Fats are incredibly important for health & fertility. Eliminate all processed fats and include good quality essential fatty acids (omega 3 & 6) and saturated fats in your diet; choose from grass fed meats, eggs, whole milk, butter, fish, nuts and seeds. Good fats in the diet ensures the intake of fat soluble vitamins A, D E & K , and thinking ahead, essential fatty acids protect against stretch marks, (as well as wrinkles, hair loss and cellulite!). 

Sugar

Refined and sugar laden foods are a health hazard as they quickly enter the blood stream and the body has to release high levels of insulin to keep the level of glucose in the bloodstream from spiraling out of control. But in time the muscle cells stop responding to the signal to take up excess sugar. The pancreas senses that glucose levels are still high and releases more insulin. Eventually the muscle cells respond but it takes an excessive amount of hormone to get the job done. As a result you have abnormally high insulin levels and at this point the body is known as 'insulin resistant’.

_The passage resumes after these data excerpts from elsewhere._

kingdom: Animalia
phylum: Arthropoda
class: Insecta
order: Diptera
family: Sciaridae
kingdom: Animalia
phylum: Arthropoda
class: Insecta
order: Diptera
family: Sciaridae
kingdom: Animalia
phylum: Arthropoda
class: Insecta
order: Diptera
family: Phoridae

Insulin resistance is an underlying factor in a range of health problems. The main fertility one being PCOS, and the most obvious one is type 2 diabetes.

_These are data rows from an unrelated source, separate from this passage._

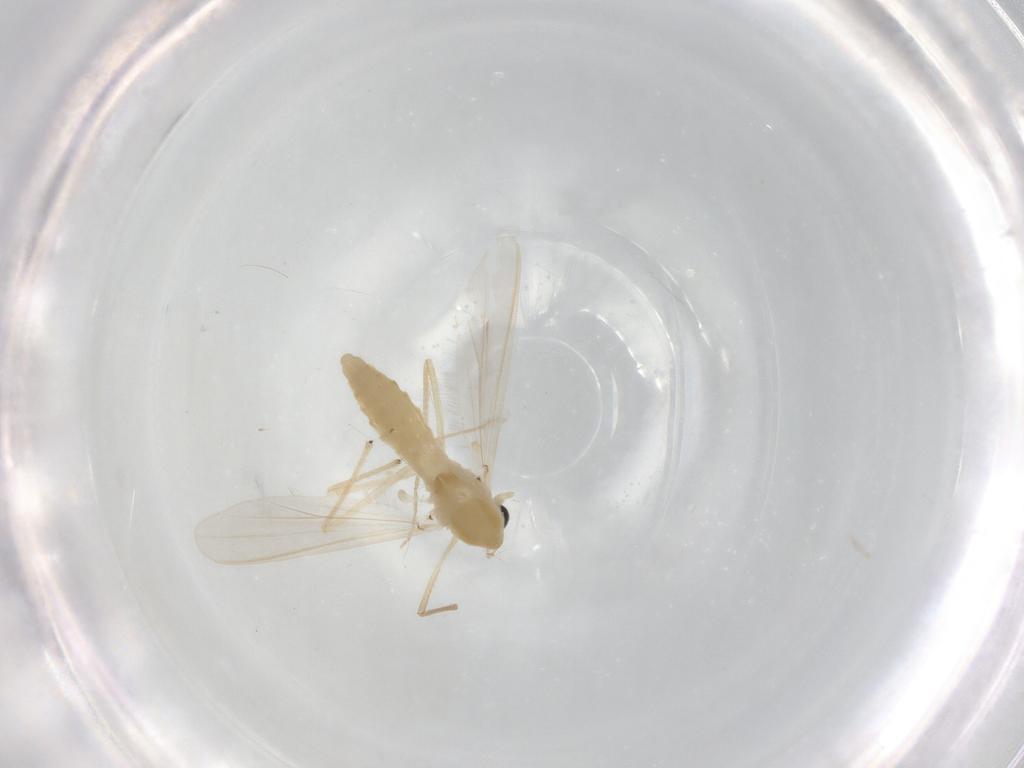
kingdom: Animalia
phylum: Arthropoda
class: Insecta
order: Diptera
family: Chironomidae
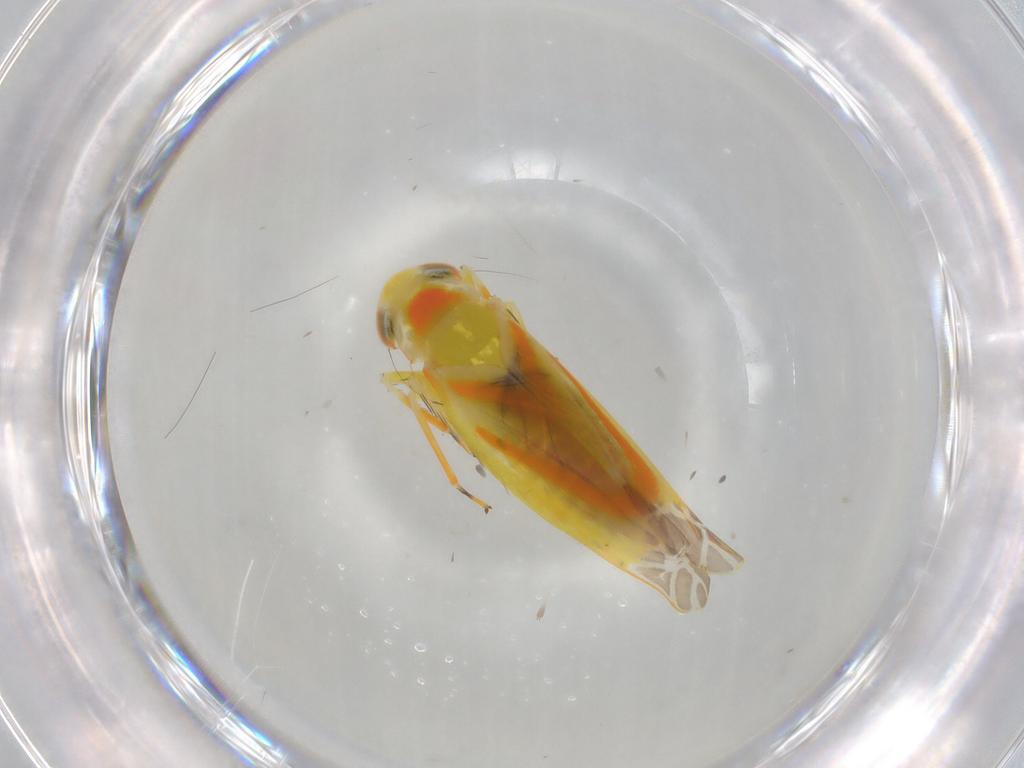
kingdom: Animalia
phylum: Arthropoda
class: Insecta
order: Hemiptera
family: Cicadellidae
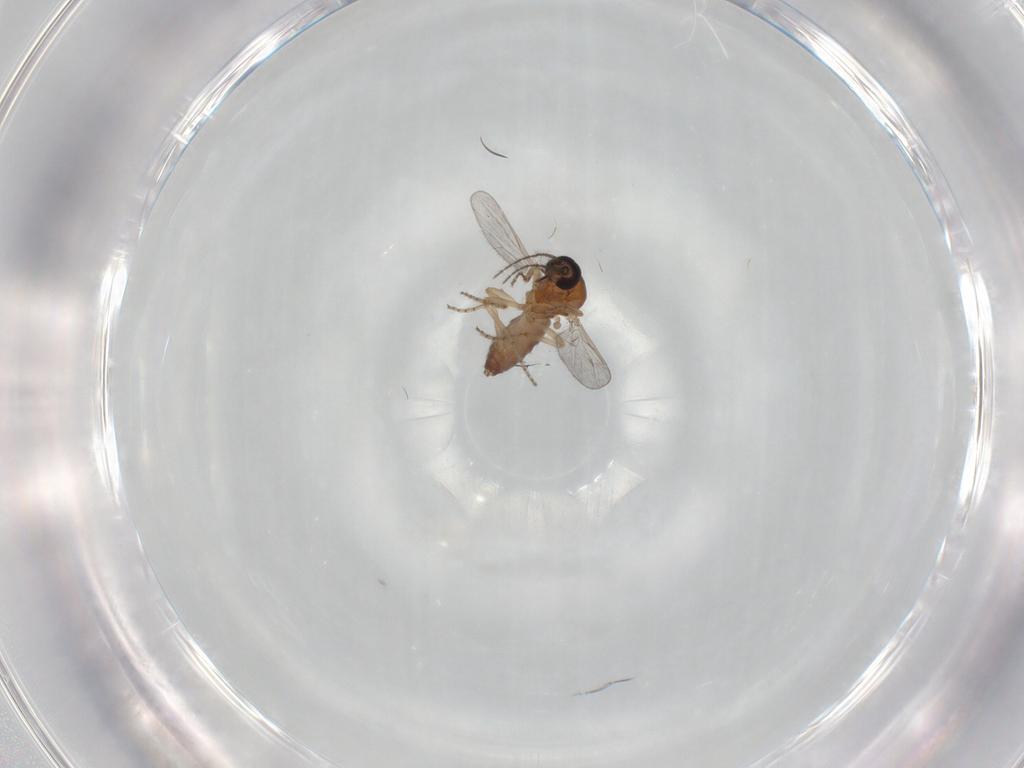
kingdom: Animalia
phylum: Arthropoda
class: Insecta
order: Diptera
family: Ceratopogonidae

Pregnant women who eat too much refined sugar, are insulin resistant or diabetic may run the risk of having a baby that is predisposed to diabetes and obesity. Excess sugar is turned into fat, and large amounts of excess fat can lead to excess oestrogen which upsets the delicate hormonal balance required to conceive and stay pregnant.

Always read the label on food products, sugar isn’t always labelled as such. There are over 50 different names for sugar, some of the common names to look out for are high fructose corn syrup, sucrose, fructose, barley malt, dextrose, maltodextrin, galactose, fruit juice concentrate and rice syrup.

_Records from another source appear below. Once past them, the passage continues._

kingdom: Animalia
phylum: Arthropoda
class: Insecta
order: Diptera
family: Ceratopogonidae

Manufacturers are clever often listing all the sugars at the end of the ingredient list (ingredients are always listed in descending quantity) so you are fooled into thinking there is not a lot of sugar, but if you add all the individual sugars together you will often find it is the top ingredient! 

It is important to eliminate added sugar in the diet but for some people this is not easy. Common foods that include refined sugar: sweets, cakes, pastries, pizza, cookies, fizzy drinks, chocolate. Table sugar for tea and coffee drinks is also refined. 

Whole fruits with skins on such as apples, dates, dried apricots and berries should cure a sweet tooth and also come with the added benefit of vitamins and minerals. More natural sources such as molasses and coconut sugar can be used in baking in the place of refined sugars. Ceylon cinnamon helps regulate blood sugar levels and should be available in most good health food shops or online - sprinkle on your morning porridge or add to smoothies, curries, anything you like!